Stored records:
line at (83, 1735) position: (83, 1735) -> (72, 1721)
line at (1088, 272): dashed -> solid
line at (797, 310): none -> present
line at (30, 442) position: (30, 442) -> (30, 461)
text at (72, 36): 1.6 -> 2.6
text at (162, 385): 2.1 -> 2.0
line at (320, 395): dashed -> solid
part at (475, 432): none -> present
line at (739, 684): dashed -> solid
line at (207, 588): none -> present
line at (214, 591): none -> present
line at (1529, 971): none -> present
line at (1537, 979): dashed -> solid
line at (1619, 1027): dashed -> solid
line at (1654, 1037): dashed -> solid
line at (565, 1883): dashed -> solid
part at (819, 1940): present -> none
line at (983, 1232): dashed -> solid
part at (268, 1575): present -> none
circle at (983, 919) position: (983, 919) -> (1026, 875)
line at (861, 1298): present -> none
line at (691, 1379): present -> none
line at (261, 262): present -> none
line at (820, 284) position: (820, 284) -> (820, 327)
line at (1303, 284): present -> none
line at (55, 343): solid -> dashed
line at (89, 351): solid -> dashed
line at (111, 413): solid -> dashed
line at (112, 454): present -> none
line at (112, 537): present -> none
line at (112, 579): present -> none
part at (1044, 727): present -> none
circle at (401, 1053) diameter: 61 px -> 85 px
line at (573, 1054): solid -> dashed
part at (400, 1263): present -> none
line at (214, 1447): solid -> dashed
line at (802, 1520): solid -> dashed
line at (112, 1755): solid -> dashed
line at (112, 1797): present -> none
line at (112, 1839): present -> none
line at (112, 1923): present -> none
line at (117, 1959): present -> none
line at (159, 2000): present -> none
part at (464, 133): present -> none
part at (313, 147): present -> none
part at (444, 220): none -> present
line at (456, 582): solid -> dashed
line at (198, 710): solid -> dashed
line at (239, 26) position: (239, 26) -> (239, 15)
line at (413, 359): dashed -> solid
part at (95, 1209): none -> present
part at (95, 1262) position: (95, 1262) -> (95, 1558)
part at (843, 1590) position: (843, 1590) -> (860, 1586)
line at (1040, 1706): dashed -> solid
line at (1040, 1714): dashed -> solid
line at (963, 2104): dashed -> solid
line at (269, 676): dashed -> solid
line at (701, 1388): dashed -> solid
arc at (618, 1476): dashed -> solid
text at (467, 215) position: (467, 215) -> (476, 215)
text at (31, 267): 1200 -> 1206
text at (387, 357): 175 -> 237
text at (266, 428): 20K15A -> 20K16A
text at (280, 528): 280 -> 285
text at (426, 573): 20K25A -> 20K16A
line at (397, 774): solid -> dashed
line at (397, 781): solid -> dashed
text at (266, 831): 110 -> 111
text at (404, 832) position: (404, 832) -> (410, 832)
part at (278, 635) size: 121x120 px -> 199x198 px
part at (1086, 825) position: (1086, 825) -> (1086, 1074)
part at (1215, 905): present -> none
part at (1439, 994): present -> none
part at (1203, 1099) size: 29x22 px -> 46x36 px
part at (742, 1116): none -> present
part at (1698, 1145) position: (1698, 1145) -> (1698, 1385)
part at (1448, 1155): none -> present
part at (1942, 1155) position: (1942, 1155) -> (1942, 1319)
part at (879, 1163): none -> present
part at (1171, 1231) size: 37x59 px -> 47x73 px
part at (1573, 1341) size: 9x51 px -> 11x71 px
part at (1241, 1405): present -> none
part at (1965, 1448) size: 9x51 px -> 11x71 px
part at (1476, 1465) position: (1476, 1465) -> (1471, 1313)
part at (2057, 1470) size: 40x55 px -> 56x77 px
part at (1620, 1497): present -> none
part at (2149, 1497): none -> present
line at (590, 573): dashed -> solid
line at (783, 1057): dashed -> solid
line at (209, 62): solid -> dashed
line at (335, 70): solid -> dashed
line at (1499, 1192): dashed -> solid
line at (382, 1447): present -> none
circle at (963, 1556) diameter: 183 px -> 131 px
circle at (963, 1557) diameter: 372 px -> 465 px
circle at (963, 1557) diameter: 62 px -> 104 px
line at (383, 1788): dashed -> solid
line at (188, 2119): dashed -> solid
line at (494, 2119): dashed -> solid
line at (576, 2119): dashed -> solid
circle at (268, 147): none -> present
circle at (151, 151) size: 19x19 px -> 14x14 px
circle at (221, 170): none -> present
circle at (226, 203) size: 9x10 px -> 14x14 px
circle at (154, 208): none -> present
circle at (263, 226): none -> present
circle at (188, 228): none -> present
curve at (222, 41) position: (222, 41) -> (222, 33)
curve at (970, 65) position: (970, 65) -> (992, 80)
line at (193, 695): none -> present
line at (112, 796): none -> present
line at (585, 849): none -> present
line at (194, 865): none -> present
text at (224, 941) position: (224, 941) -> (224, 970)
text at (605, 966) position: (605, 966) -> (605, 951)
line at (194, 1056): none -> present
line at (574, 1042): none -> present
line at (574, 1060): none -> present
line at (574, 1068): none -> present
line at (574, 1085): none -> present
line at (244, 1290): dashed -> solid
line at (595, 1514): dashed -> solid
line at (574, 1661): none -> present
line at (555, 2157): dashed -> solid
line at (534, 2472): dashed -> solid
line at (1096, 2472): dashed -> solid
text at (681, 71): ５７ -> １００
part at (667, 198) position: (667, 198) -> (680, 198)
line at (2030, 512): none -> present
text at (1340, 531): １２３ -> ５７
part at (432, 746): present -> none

**Stated exercise**
Convert every line of the listing into a numbered list, omitting any blank lines.

**Response to this task**
1. line at (83, 1735) position: (83, 1735) -> (72, 1721)
2. line at (1088, 272): dashed -> solid
3. line at (797, 310): none -> present
4. line at (30, 442) position: (30, 442) -> (30, 461)
5. text at (72, 36): 1.6 -> 2.6
6. text at (162, 385): 2.1 -> 2.0
7. line at (320, 395): dashed -> solid
8. part at (475, 432): none -> present
9. line at (739, 684): dashed -> solid
10. line at (207, 588): none -> present
11. line at (214, 591): none -> present
12. line at (1529, 971): none -> present
13. line at (1537, 979): dashed -> solid
14. line at (1619, 1027): dashed -> solid
15. line at (1654, 1037): dashed -> solid
16. line at (565, 1883): dashed -> solid
17. part at (819, 1940): present -> none
18. line at (983, 1232): dashed -> solid
19. part at (268, 1575): present -> none
20. circle at (983, 919) position: (983, 919) -> (1026, 875)
21. line at (861, 1298): present -> none
22. line at (691, 1379): present -> none
23. line at (261, 262): present -> none
24. line at (820, 284) position: (820, 284) -> (820, 327)
25. line at (1303, 284): present -> none
26. line at (55, 343): solid -> dashed
27. line at (89, 351): solid -> dashed
28. line at (111, 413): solid -> dashed
29. line at (112, 454): present -> none
30. line at (112, 537): present -> none
31. line at (112, 579): present -> none
32. part at (1044, 727): present -> none
33. circle at (401, 1053) diameter: 61 px -> 85 px
34. line at (573, 1054): solid -> dashed
35. part at (400, 1263): present -> none
36. line at (214, 1447): solid -> dashed
37. line at (802, 1520): solid -> dashed
38. line at (112, 1755): solid -> dashed
39. line at (112, 1797): present -> none
40. line at (112, 1839): present -> none
41. line at (112, 1923): present -> none
42. line at (117, 1959): present -> none
43. line at (159, 2000): present -> none
44. part at (464, 133): present -> none
45. part at (313, 147): present -> none
46. part at (444, 220): none -> present
47. line at (456, 582): solid -> dashed
48. line at (198, 710): solid -> dashed
49. line at (239, 26) position: (239, 26) -> (239, 15)
50. line at (413, 359): dashed -> solid
51. part at (95, 1209): none -> present
52. part at (95, 1262) position: (95, 1262) -> (95, 1558)
53. part at (843, 1590) position: (843, 1590) -> (860, 1586)
54. line at (1040, 1706): dashed -> solid
55. line at (1040, 1714): dashed -> solid
56. line at (963, 2104): dashed -> solid
57. line at (269, 676): dashed -> solid
58. line at (701, 1388): dashed -> solid
59. arc at (618, 1476): dashed -> solid
60. text at (467, 215) position: (467, 215) -> (476, 215)
61. text at (31, 267): 1200 -> 1206
62. text at (387, 357): 175 -> 237
63. text at (266, 428): 20K15A -> 20K16A
64. text at (280, 528): 280 -> 285
65. text at (426, 573): 20K25A -> 20K16A
66. line at (397, 774): solid -> dashed
67. line at (397, 781): solid -> dashed
68. text at (266, 831): 110 -> 111
69. text at (404, 832) position: (404, 832) -> (410, 832)
70. part at (278, 635) size: 121x120 px -> 199x198 px
71. part at (1086, 825) position: (1086, 825) -> (1086, 1074)
72. part at (1215, 905): present -> none
73. part at (1439, 994): present -> none
74. part at (1203, 1099) size: 29x22 px -> 46x36 px
75. part at (742, 1116): none -> present
76. part at (1698, 1145) position: (1698, 1145) -> (1698, 1385)
77. part at (1448, 1155): none -> present
78. part at (1942, 1155) position: (1942, 1155) -> (1942, 1319)
79. part at (879, 1163): none -> present
80. part at (1171, 1231) size: 37x59 px -> 47x73 px
81. part at (1573, 1341) size: 9x51 px -> 11x71 px
82. part at (1241, 1405): present -> none
83. part at (1965, 1448) size: 9x51 px -> 11x71 px
84. part at (1476, 1465) position: (1476, 1465) -> (1471, 1313)
85. part at (2057, 1470) size: 40x55 px -> 56x77 px
86. part at (1620, 1497): present -> none
87. part at (2149, 1497): none -> present
88. line at (590, 573): dashed -> solid
89. line at (783, 1057): dashed -> solid
90. line at (209, 62): solid -> dashed
91. line at (335, 70): solid -> dashed
92. line at (1499, 1192): dashed -> solid
93. line at (382, 1447): present -> none
94. circle at (963, 1556) diameter: 183 px -> 131 px
95. circle at (963, 1557) diameter: 372 px -> 465 px
96. circle at (963, 1557) diameter: 62 px -> 104 px
97. line at (383, 1788): dashed -> solid
98. line at (188, 2119): dashed -> solid
99. line at (494, 2119): dashed -> solid
100. line at (576, 2119): dashed -> solid
101. circle at (268, 147): none -> present
102. circle at (151, 151) size: 19x19 px -> 14x14 px
103. circle at (221, 170): none -> present
104. circle at (226, 203) size: 9x10 px -> 14x14 px
105. circle at (154, 208): none -> present
106. circle at (263, 226): none -> present
107. circle at (188, 228): none -> present
108. curve at (222, 41) position: (222, 41) -> (222, 33)
109. curve at (970, 65) position: (970, 65) -> (992, 80)
110. line at (193, 695): none -> present
111. line at (112, 796): none -> present
112. line at (585, 849): none -> present
113. line at (194, 865): none -> present
114. text at (224, 941) position: (224, 941) -> (224, 970)
115. text at (605, 966) position: (605, 966) -> (605, 951)
116. line at (194, 1056): none -> present
117. line at (574, 1042): none -> present
118. line at (574, 1060): none -> present
119. line at (574, 1068): none -> present
120. line at (574, 1085): none -> present
121. line at (244, 1290): dashed -> solid
122. line at (595, 1514): dashed -> solid
123. line at (574, 1661): none -> present
124. line at (555, 2157): dashed -> solid
125. line at (534, 2472): dashed -> solid
126. line at (1096, 2472): dashed -> solid
127. text at (681, 71): ５７ -> １００
128. part at (667, 198) position: (667, 198) -> (680, 198)
129. line at (2030, 512): none -> present
130. text at (1340, 531): １２３ -> ５７
131. part at (432, 746): present -> none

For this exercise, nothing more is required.